Clean Air cloud word with a blue sky

Contributed by Avmor.

In the 1700s, Ben Franklin professed, “I am persuaded that no common air from outside is so unwholesome as the air inside a closed room that has been often breathed and not changed.”

Franklin appears to have been more than 250 years ahead of his time when it comes to poor indoor air quality (IAQ). This has been proven once again in a study conducted by researchers at Harvard and Syracuse Universities.

In this study, the researchers enrolled 24 “knowledge workers,” people who were corporate managers, architects, and designers. The workers spent six days in a controlled work environment, working from 9 am to 5 pm each day.
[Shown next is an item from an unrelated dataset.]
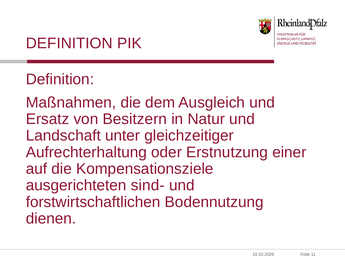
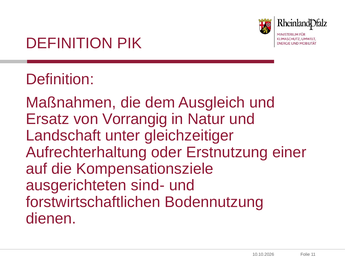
Besitzern: Besitzern -> Vorrangig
During this time, the indoor air quality conditions fluctuated without their knowledge, shifting from:

•   An optimized environment, where ventilation was increased; chemicals and products – including cleaning products – that released volatile organic compounds (VOCs) were minimized or eliminated; and carbon dioxide levels in the air were reduced.

•   The other work environment was a more conventional setting which met minimally accepted IAQ standards.
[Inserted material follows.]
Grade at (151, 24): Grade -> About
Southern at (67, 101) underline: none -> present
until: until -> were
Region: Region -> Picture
Each day, the participants took tests measuring their cognitive (thinking) functions. “We saw higher test scores across nine cognitive function domains when workers were exposed to increased ventilation rates, lower levels of chemicals, and lower carbon dioxide,” reported the researchers.

They went on to report:

“The results showed the biggest improvements in areas that tested how workers used the information to make strategic decisions and how they plan, stay prepared, and strategize during crises. These are exactly the skills needed to be productive in the knowledge economy.”
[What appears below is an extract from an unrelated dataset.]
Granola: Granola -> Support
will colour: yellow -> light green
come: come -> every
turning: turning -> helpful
The researchers then conducted a second test involving 100 knowledge workers. This one to evaluate the influence of using green-certified cleaning solutions. Green cleaning solutions are designed to protect IAQ.

“We found that workers in buildings that used green certified [cleaning solutions] scored higher on the tests,” the scientists reported.

“The takeaway is simple,” says Mike Watt, Director of Training for Avmor, which manufacturers green-certified cleaning products. “Better indoor air quality results in better [worker] performance, something the professional cleaning industry has known for years.”